Part of Mulgrave Park opened in 1961 but the development wasn't fully finished until 1963, five years after demolitions began. By that point, the City of Halifax no longer considered the displaced residents of Jacob Street a priority for rehousing. Many had moved away or managed to find housing elsewhere in Halifax rather than waiting in emergency shelters. Instead, residents from other demolished neighborhoods, including Maitland Street and Spring Garden Road, were offered housing at Mulgrave Park first. The CMHC had committed to build new housing for only one-quarter of the families displaced by demolition and redevelopment. The rest they believed would choose to find accommodations on their own. Even still, the Mulgrave Park development only put a small dent in the amount of low-rent housing units needed for the thousands displaced by "slum clearance."

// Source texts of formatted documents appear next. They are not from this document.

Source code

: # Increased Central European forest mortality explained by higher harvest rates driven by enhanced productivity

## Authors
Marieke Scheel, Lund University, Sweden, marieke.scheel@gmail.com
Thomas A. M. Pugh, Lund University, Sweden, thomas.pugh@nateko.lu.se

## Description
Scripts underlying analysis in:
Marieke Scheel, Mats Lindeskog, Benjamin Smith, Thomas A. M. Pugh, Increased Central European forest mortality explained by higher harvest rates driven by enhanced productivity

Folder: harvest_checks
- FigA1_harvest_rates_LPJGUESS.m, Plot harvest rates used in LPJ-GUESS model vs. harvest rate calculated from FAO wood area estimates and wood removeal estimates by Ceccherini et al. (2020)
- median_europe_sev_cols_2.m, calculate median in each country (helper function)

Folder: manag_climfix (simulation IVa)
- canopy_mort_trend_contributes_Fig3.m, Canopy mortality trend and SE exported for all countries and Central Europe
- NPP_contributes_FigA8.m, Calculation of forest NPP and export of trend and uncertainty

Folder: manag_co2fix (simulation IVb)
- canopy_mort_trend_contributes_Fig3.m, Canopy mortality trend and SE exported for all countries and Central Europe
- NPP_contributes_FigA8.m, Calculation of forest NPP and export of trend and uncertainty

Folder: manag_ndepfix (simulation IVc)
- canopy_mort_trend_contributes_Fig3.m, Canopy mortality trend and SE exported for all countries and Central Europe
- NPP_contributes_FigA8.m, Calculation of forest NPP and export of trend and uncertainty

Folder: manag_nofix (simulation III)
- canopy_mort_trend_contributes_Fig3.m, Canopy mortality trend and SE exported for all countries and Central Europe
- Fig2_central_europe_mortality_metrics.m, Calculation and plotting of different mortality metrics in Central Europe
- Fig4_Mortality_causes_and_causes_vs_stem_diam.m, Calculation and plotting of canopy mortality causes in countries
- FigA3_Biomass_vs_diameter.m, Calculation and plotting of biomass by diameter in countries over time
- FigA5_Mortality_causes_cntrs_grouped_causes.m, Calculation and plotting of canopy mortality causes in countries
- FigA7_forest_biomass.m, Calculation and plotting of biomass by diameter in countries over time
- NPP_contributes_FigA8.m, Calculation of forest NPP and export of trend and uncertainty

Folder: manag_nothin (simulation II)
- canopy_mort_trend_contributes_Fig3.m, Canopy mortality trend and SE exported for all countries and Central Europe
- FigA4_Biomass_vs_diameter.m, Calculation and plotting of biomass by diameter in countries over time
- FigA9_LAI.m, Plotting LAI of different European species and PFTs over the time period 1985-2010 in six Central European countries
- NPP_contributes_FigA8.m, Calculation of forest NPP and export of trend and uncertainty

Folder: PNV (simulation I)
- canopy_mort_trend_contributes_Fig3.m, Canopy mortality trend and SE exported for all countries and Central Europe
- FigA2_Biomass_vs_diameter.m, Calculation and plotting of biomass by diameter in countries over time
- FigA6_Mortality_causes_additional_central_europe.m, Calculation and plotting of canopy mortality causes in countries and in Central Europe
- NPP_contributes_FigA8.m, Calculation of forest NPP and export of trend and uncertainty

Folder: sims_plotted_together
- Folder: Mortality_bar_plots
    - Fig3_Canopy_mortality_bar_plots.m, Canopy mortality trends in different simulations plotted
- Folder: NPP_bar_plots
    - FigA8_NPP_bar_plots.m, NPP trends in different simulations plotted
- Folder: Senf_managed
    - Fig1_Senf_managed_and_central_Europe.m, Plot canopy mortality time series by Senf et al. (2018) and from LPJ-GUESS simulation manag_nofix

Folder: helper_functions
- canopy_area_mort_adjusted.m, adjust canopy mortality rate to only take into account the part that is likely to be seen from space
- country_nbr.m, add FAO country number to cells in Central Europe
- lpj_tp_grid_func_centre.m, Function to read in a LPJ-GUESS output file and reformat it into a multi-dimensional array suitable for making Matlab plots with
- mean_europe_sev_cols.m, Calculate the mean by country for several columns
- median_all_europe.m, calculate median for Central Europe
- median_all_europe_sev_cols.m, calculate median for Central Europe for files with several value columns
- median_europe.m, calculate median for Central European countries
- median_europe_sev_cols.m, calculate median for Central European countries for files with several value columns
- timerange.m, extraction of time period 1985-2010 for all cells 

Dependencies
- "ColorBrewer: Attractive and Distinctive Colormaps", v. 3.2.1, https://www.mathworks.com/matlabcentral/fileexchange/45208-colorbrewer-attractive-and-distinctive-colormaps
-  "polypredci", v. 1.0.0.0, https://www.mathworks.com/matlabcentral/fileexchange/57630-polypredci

For the 1200 people that did live in one of Mulgrave Park's 351 townhouse or apartment units, life was not always the secure, healthy environment that CMHC had promised. Though heavily subsidized, the rent at Mulgrave Park still averaged around $43 dollars every month, an amount that in some cases was over twice what families had paid downtown. Distance was also a barrier. Unlike other Canadian public housing projects of this era, Mulgrave Park was not built on top of an existing neighborhood, but rather kilometers from the neighborhood it replaced. Residents who once lived within a 10-minute walk of their work, services, stores, and entertainment, were now living in an inaccessible and underserviced region of Halifax.
Being the first large subsidized housing project in Halifax, Mulgrave Park was an "experiment" by the CMHC. While the intentions of the project were to improve the living conditions of residents, the top-down approach to urban planning resulted in hasty and heavy-handed demolition, which displaced countless residents. Retrospectively, we can see that the Jacob Street demolitions and subsequent construction of Mulgrave Park were tests for a long-term plan that would see much of North End Halifax boarded up, knocked down, and redeveloped in the 1960s and 1970s.